L’intervention du législateur est nécessaire pour modifier l’article L.114-16 du code de la sécurité sociale et permettre expressément aux greffiers des tribunaux de commerce, en cas de suspicion de fraude, de transmettre les informations ou documents recueillis dans l’exercice de leurs missions aux agents des organismes de protection sociale et de l’Etat.

Simplification procédure sanction administrative

Situation actuelle :

La procédure actuelle (selon l’article L 114-17 du code de la sécurité sociale) est la suivante :

  1. Envoi d’une notification des griefs reprochés et du montant envisagé de la pénalité ;
  2. Possibilité d’observations écrites ou d’audition de l’assuré dans un délai d’un mois ;
  3. Notification d’une première décision sur le montant de la pénalité ;
  4. Possibilité de recours gracieux : le directeur doit alors se prononcer après avis de la commission des pénalités ;
  5. Avis de la commission (sous un mois) qui propose le montant de la pénalité (si elle estime la personne responsable) ;
  6. Notification de la deuxième décision du directeur sur le montant de la pénalité.

Cette procédure propre aux branches famille et vieillesse est particulièrement lourde et peu lisible.

Chacune des deux décisions du directeur peut être contestée devant le juge judiciaire (parallèlement au recours gracieux effectué auprès du directeur dans le premier cas), ce qui est inutilement complexe et source de confusion.

Réforme envisagée :

La procédure nouvelle se déclinerait comme suit :

  1. Envoi de la notification préalable des faits reprochés et des pénalités envisagées ;
  2. Possibilité d’observations écrites ou orales auprès du directeur de l’organisme ;
  3. Saisine de la commission des pénalités (si le directeur poursuit la procédure) ;
  4. Possibilité pour l’assuré d’échanger par écrit avec la commission des pénalités, ou d’être auditionné ;
  5. Avis de la commission ;
  6. Notification de la décision du directeur.
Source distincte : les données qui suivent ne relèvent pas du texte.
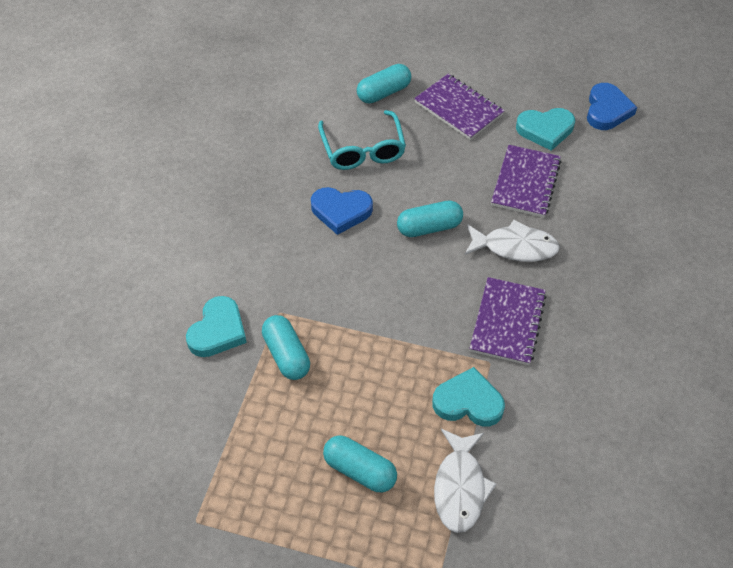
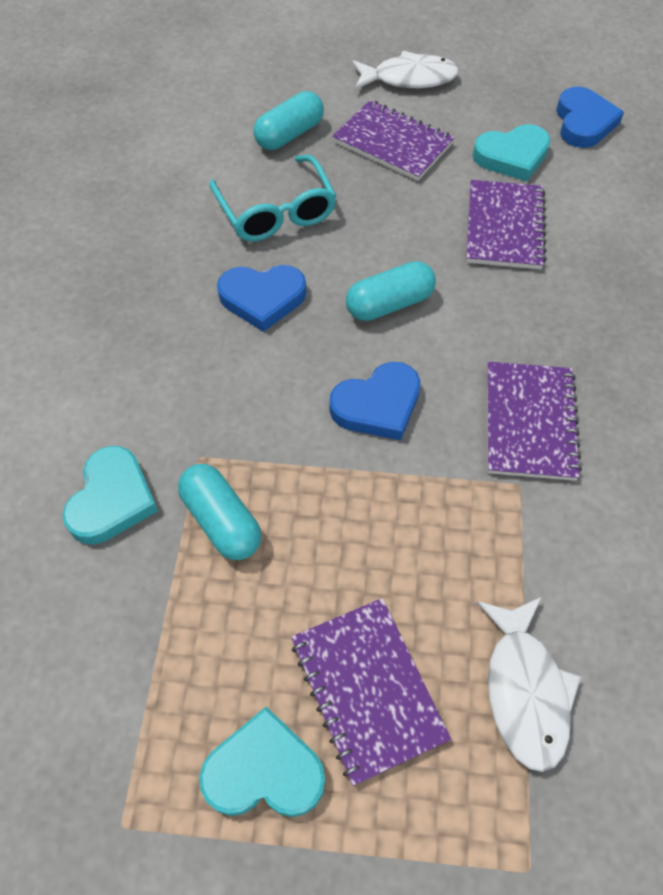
camera: 10 degrees left, 5 degrees up
turquoise capsule [323,436,397,492] -> purple notebook [291,598,451,786]
turquoise heart [432,367,505,427] -> turquoise heart moved to [199,707,325,817]
white fish [465,220,560,262] -> white fish moved to [352,51,459,90]
none -> blue heart [329,362,420,440]

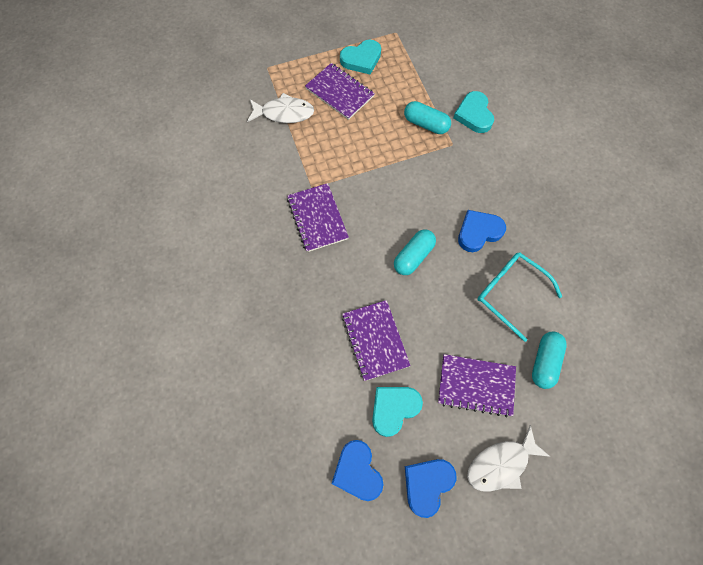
camera: 155 degrees right, 10 degrees up
blue heart [329,362,420,440] -> blue heart moved to [405,459,456,518]
white fish [476,597,581,772] -> white fish turned 120 degrees clockwise [247,93,314,123]

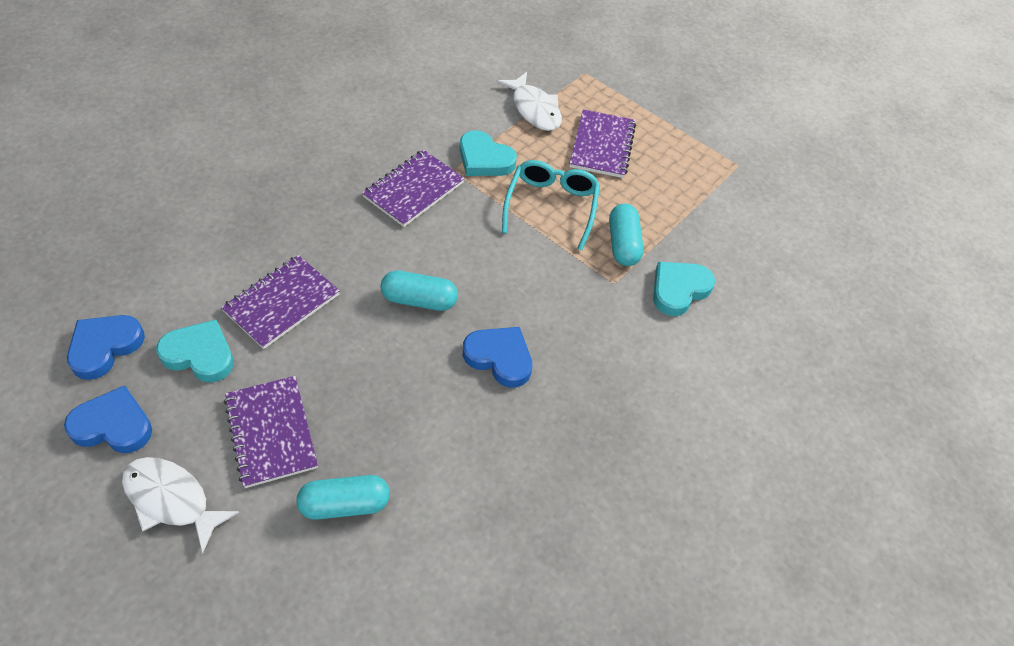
camera: 55 degrees right, 15 degrees down
turquoise heart [340,40,381,74] -> turquoise heart moved to [460,130,517,176]
turquoise glasses [477,253,562,342] -> turquoise glasses moved to [502,160,600,250]

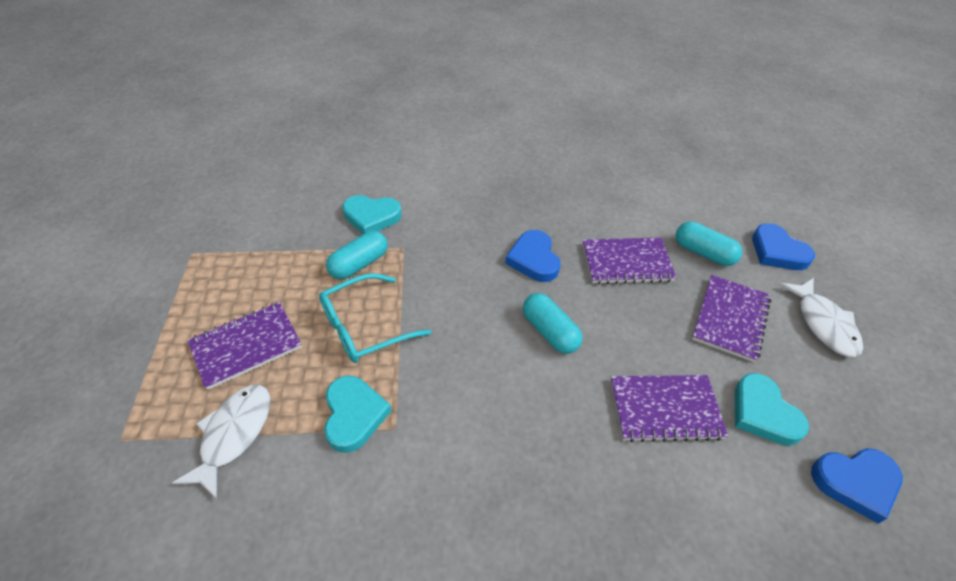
camera: 130 degrees left, 5 degrees down
blue heart [64,385,152,453] -> blue heart moved to [752,223,815,270]
purple notebook [362,149,465,227] -> purple notebook moved to [583,238,676,284]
Cette décision pourra ensuite être contestée devant le pôle social du tribunal judiciaire territorialement compétent.

Rehausser les plafonds de pénalités financières

Situation actuelle :

  • Le 2° du VII de l’article L. 114-17-1 du code de la sécurité sociale prévoit qu’en cas de fraude établie, les plafonds de pénalité sont portés respectivement à 200 % et 4 fois le plafond mensuel de la sécurité sociale en cas de préjudice non déterminé ou clairement déterminable, et jusqu’à 300 % des sommes indûment présentées au remboursement dans la limite de 8 PMSS en cas de fraude commise en réseau, ce qui apparaît peu élevé et adapté aux enjeux financiers liés à certaines catégories de professions de santé (pharmaciens, transporteurs, fournisseurs…).

Réforme envisagée :

  • La mesure vise donc à rehausser ces plafonds à hauteur de 300 % du préjudice financier ou 8 fois le plafond mensuel de sécurité sociale (PMSS) à défaut de sommes clairement déterminables, et jusqu’à 400 % du préjudice financier ou 16 PMSS en cas de fraude en bande organisée.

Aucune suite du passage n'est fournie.